***** Input material

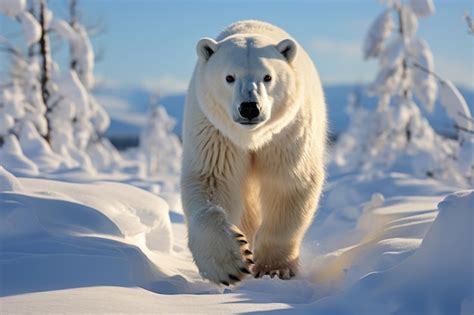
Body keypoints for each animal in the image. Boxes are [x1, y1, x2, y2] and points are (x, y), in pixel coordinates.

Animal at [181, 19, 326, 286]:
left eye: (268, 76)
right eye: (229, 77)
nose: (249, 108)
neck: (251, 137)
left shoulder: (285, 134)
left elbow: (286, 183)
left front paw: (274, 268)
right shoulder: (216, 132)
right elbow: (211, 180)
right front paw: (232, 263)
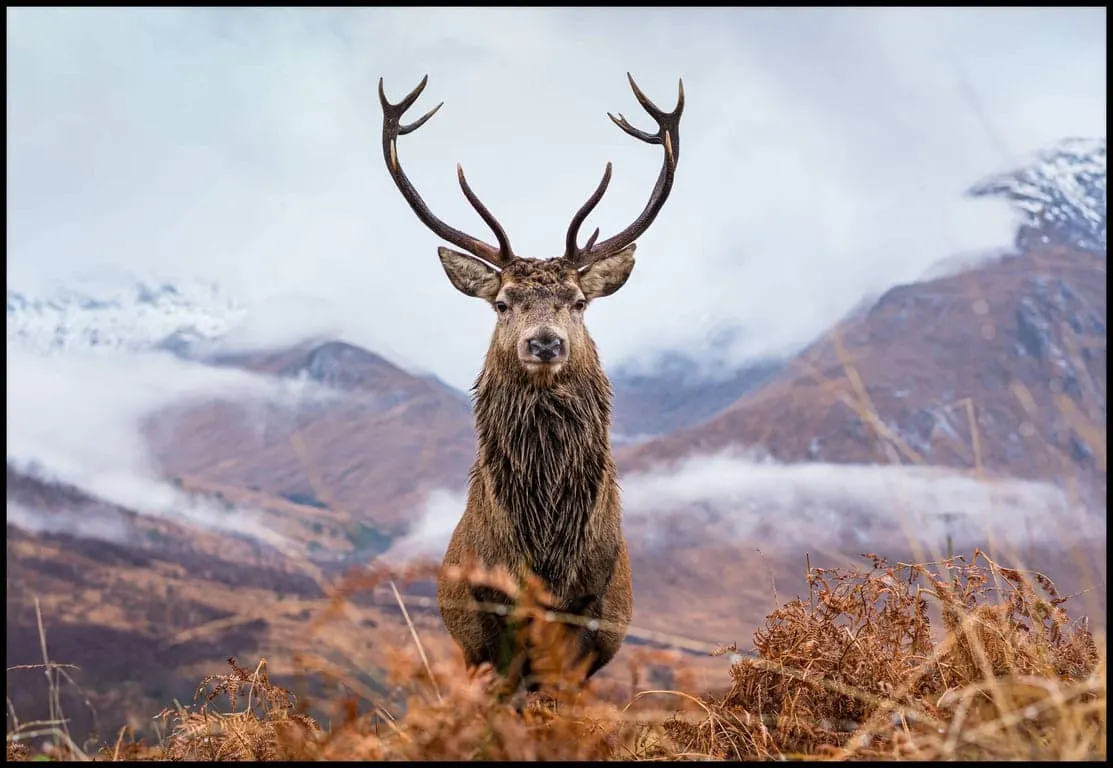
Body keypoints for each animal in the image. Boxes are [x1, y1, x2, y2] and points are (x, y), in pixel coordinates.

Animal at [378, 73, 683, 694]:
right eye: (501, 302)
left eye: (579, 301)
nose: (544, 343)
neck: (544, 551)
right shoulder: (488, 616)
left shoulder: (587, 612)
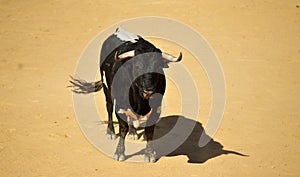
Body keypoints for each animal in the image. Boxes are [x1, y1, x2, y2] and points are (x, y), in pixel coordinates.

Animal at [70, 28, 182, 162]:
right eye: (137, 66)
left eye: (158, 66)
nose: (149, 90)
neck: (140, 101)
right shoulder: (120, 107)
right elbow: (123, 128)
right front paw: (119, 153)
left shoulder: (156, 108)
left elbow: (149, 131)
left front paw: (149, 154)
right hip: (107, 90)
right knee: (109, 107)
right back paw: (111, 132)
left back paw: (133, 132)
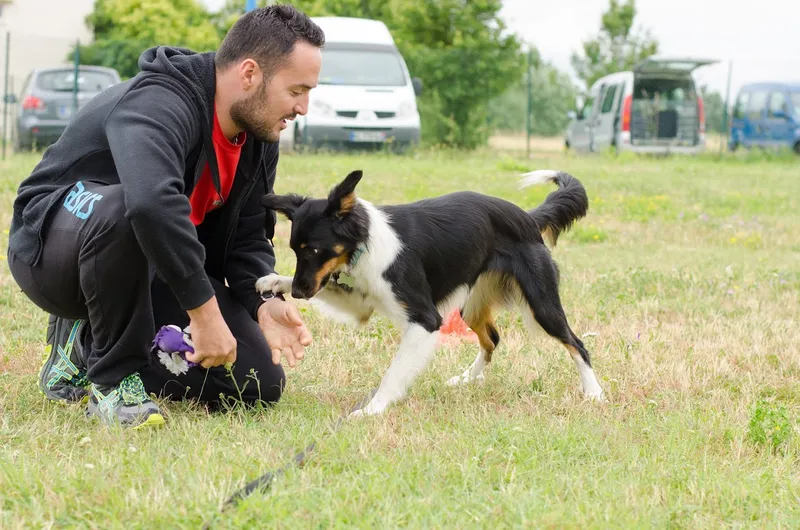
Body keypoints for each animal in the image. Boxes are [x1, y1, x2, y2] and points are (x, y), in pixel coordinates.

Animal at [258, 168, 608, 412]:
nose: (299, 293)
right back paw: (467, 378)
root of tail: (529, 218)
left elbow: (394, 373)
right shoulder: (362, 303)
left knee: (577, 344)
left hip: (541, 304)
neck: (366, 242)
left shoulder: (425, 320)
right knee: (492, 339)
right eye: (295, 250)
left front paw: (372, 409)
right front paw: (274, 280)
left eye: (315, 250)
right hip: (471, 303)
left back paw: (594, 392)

**********

Transcribe exactly, and only, the lines from the line with "left back paw: (133, 132)" through the last line of the records, inclusive; the pictures do not belong in the copy.

** Task answer **
left back paw: (133, 132)
Body keypoints for each animal in the image. Boxes are [x1, y1, x2, y2] and points are (x, y), in pixel coordinates.

Animal at [258, 168, 608, 412]:
nose: (299, 293)
right back paw: (467, 378)
root of tail: (529, 218)
left elbow: (394, 373)
right shoulder: (362, 303)
left knee: (577, 344)
left hip: (541, 304)
neck: (366, 242)
left shoulder: (425, 320)
right knee: (492, 339)
right eye: (295, 250)
left front paw: (372, 409)
right front paw: (274, 280)
left eye: (315, 250)
right hip: (471, 303)
left back paw: (594, 392)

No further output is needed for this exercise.